The Coronation Hall, on the edge of the Lake of Remembrance in Queen Elizabeth Park, has seen a lot of changes in its 107 year history. But it was not the first tea kiosk in the park, as GARETH WINTER from the Wairarapa Archive explains.
15 March 2019
Shortly after the Masterton Borough Council assumed control of what was then called Masterton Park in the early 20th century, they embarked on a number of improvements, including creating ‘ornamental waters’, and erecting tea rooms.
In June 1906 a couple of local carpenters offered to build a combined tea rooms, summerhouse, cloakroom and lavatory if Council would agree to buy the timber. Councillor Temple drew up plans which would cost about £125-150, less if the offer of free labour was accepted. The Masterton Band were keen to help, envisioning that the new kiosk could also act as a practice room.

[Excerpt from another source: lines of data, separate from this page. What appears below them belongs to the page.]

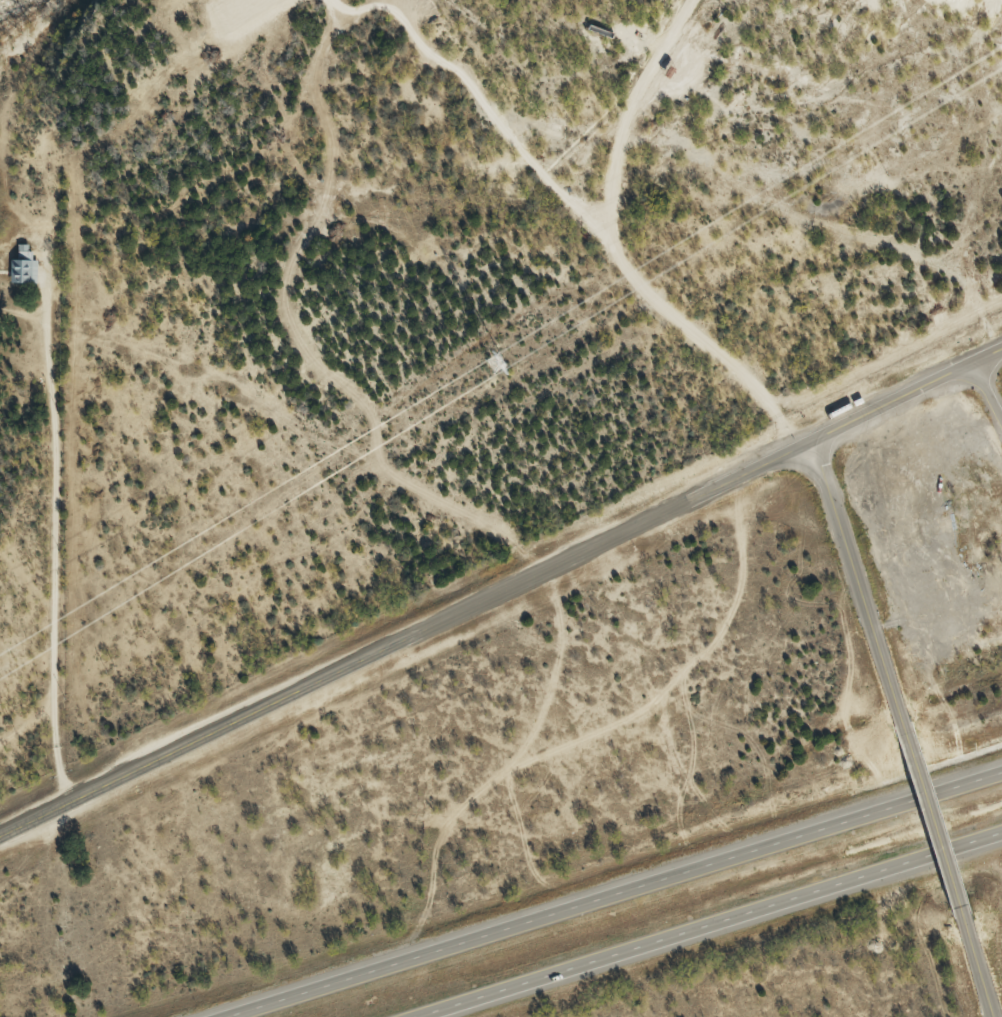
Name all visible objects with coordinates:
road: (668, 69)
road: (685, 155)
building: (24, 268)
road: (971, 311)
road: (991, 355)
power tower: (499, 360)
road: (991, 382)
road: (896, 401)
road: (856, 591)
road: (405, 640)
road: (927, 820)
road: (609, 890)
road: (720, 929)
road: (971, 959)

In late November 1906 the Council agreed, and came up with an ambitious plan – they would try and build the kiosk in time for the New Year’s Day sports. Incredibly, the tender was opened, closed, and let within a week, and the kiosk/band room, sited behind the grandstand, towards Dixon Street, was officially opened before the end of the year.

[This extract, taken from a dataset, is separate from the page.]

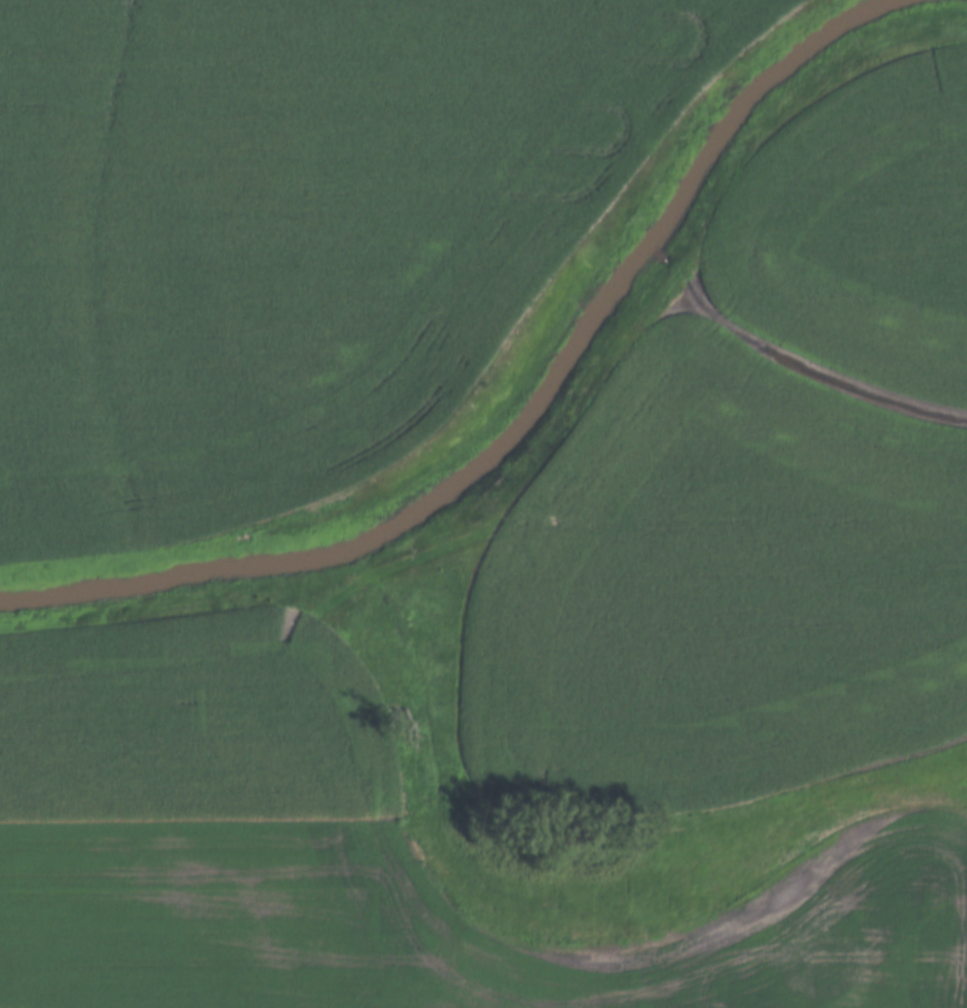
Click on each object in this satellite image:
crop: (859, 225)
crop: (291, 231)
crop: (716, 592)
crop: (353, 854)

It quickly became apparent it was not big enough, and was also poorly sited, the main activity in the park taking place near the lake rather than behind the grandstand. Accordingly a new building was planned, partially funded with money granted by central government to mark the coronation of George V, and called the Coronation Hall.
This more substantial building was designed by Milton Varnham and built by local firm Rose and Mason for the cost of £626. It was officially opened on February 2 1912, accompanied by a full day’s sport, with swimming sports in in the lake, running and cycling on the oval, and highland dancers and the Masterton Band performing.
The Coronation Hall was very popular as a social gathering place. Bowlers and tennis players from the adjacent courts used it as a tea rooms, and it was frequently hired out for weddings and other social functions. It even served as educational purpose. Following the `1942 earthquake, in which many Masterton buildings were structurally damaged, it was used as a classroom by students from nearby Lansdowne School.
As the 1950s progressed the Borough Council found it increasingly difficult to find a tenant for the building and it was losing money. As they were reluctant to spend any money on a building they were getting poor returns from, the Coronation Hall started to assume a very shabby appearance. By the early 1960s there was talk of demolishing it, but help came in the form of the Masterton Aquarium Society, who took over running the building. They ran a small kiosk and also charged a modest entry fee, and a generation of Masterton children were able to see tanks of tropical fish, axolotls and turtles.
By the early 2000s, the Coronation Hall was looking a bit shabby again, and the Aquarium Society ran out of steam. The Council had adopted a new management plan for the park, and the hall needed to be brought up to fire safety standards. Once it was renovated, the Council sought a tenant for a café-restaurant.
The offer of Wellington property developer Doug Catley was accepted, and he and the Council refurbished the building as a French-style café. It opened in May 2001, and was soon a popular destination for visitors and Mastertonians alike.
There have been a number of different eateries in the Coronation Hall since then. People have been able to take advantage of the lakeside setting, to watch the cricketers on the oval, or watch the bowlers on the rinks alongside the building.
A new tenant has recently been secured, so the venerable Coronations Hall looks set to continue to serve the public of Masterton.